Charlie Munger, the Vice Chairman of Berkshire Hathaway (BRK.A -0.53%) (BRK.B -0.53%) and longtime investing partner of Warren Buffett, is known for frequently quoting the 19th century mathematician, Carl Gustav Jacob Jacobi:

"Invert, always invert."

Munger argues that solving a problem often requires one to look at it from a counter perspective. If you're aiming to sell a product, it can be helpful to ask, "How would I get people to not buy my product."

With this "inversion" in mind, we asked five Fools to look at Berkshire Hathway's portfolio of stocks and tell us which company they would avoid buying -- rather than the typical question "Which Buffett stock would you buy?"

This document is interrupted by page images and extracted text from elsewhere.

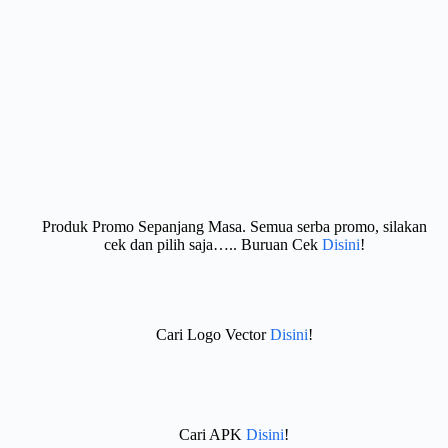
Produk Promo Sepanjang Masa. Semua serba promo, silakan
cek dan pilih saja….. Buruan Cek
Disini
!
Cari Logo Vector
Disini
!
Cari APK
Disini
!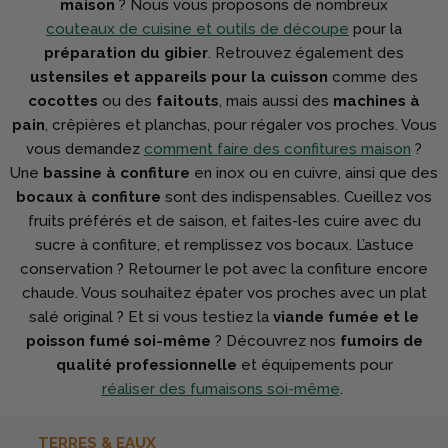
maison
? Nous vous proposons de nombreux
couteaux de cuisine et outils de découpe
pour la
préparation du gibier
. Retrouvez également des
ustensiles et appareils pour la cuisson
comme des
cocottes
ou des
faitouts
, mais aussi des
machines à
pain
, crêpières et planchas, pour régaler vos proches. Vous
vous demandez
comment faire des confitures maison
?
Une
bassine à confiture
en inox ou en cuivre, ainsi que des
bocaux à confiture
sont des indispensables. Cueillez vos
fruits préférés et de saison, et faites-les cuire avec du
sucre à confiture, et remplissez vos bocaux. L’astuce
conservation ? Retourner le pot avec la confiture encore
chaude. Vous souhaitez épater vos proches avec un plat
salé original ? Et si vous testiez la
viande fumée et le
poisson fumé soi-même
? Découvrez nos
fumoirs de
qualité professionnelle
et équipements pour
réaliser des fumaisons soi-même
.
TERRES & EAUX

John Maxfield: Wal-Mart (WMT 0.38%)

I'm not somebody who thinks Wal-Mart is doomed. At the same time, I do believe its best days are behind it.

Wal-Mart's U.S. division has now reported negative same-store sales in five consecutive quarters. Moreover, the company has now set it sights on moving down the volume chain into a realm traditionally occupied by deep discounters such as Dollar Tree and Family Dollar Stores. To me, this shows that even Wal-Mart has concluded that the market for its bread-and-butter megastores is saturated. 
 
With these issues in mind, the opportunity for growth (at least on the domestic front) appears to be waning.
 
Matt Frankel: General Motors (GM 0.69%)

GM's stock does have significant upside potential, but it's just too risky right now for my taste.

We still don't know the full effect and legal implications of the vehicle recalls, which seem to get bigger and bigger. After the latest round of recalls announced June 16, GM has recalled more than 16 million vehicles this year alone, more than the amount of new cars the company is expected to sell this year in the U.S. A recent report ties GM's faulty ignition switches to 74 deaths, while GM only claims responsibility for 13, so there is still a lot of potential for legal backlash.

Aside from the impossible-to-quantify eventual legal fallout, GM simply doesn't have the "wide moat" Buffett normally looks for in stocks. That is, there is nothing to give GM a distinct competitive advantage over rivals like Ford, Nissan, Toyota, and others. The auto industry itself could face challenges over time as fuel costs rise and technology evolves.

I love General Motors' products and actually own a GM car (which was just recalled), but the risk-reward just doesn't make sense, in my opinion.

Kingkarn Amjareon: Like Matt, I'm avoiding General Motors.

General Motors is one of the three largest auto manufacturers in the United States and, from a valuation point of view, does make an attractive value proposition.

However, General Motors' recall disaster poses serious bottom line risks for the company. With the recalls rolling in worldwide for a variety of safety issues, General Motors faces not only recall costs in the billions, but also painful fines or an expensive settlement with an increasingly hard-charging Department of Justice which could put short-term selling pressure on General Motor's stock price.

In addition, General Motors has suffered significant brand damage due to a series of highly publicized safety-related recalls which could hurt GM's topline growth and market share in the coming years.

Patrick Morris: I'm on the same page regarding Wal-Mart and GM, but I'd also add Starz (NASDAQ: STRZA) to the companies I'd avoid.

While it trades at a very reasonable 12 times forward price-to-earnings multiple, the business scares me. With people being willing to cut ties to their cable companies -- whom Starz depends on for profits -- its long-term "moat" and future seems incredibly uncertain.

In 1991, Buffett said; "most media properties continue to have far better economic characteristics than those possessed by the average American business. But gone are the days of bullet-proof franchises and cornucopian economics."

Considering the Berkshire Hathaway position in Starz has been reduced by more than 90% from $652 million at the end of 2012 to just $62 million at last count, one has to think Buffett believes it isn't just "bullet-proof franchises and cornucopian economics," but perhaps all economics which are now gone for media companies like Starz.

Jim Royal: Coca-Cola (KO 0.16%).

Sure, Coca-Cola will continue to grow and perform adequately, but the days of real fizz are long behind this sugar-water server.

Soda sales just don't have the pop they used to in the U.S., and while Coke still has excellent opportunities abroad and an enviable distribution network that allows it to capitalize on wherever consumers' drink tastes lead, the company is just too large to have the oomph that I'd want in my portfolio.

It's a problem shared by many of the positions in Berkshire's portfolio. Of course, the government is floating Buffett billions in cash via deferred capital gains taxes, so it makes plenty of sense why he wouldn't want to sell.

But for new investors, why buy Coke with expected long-term high single digit returns at best? I know quite a few places to receive 15-20% annual returns, so most of the large, long-tenured stocks in Berkshire's portfolio are not for me, anyway.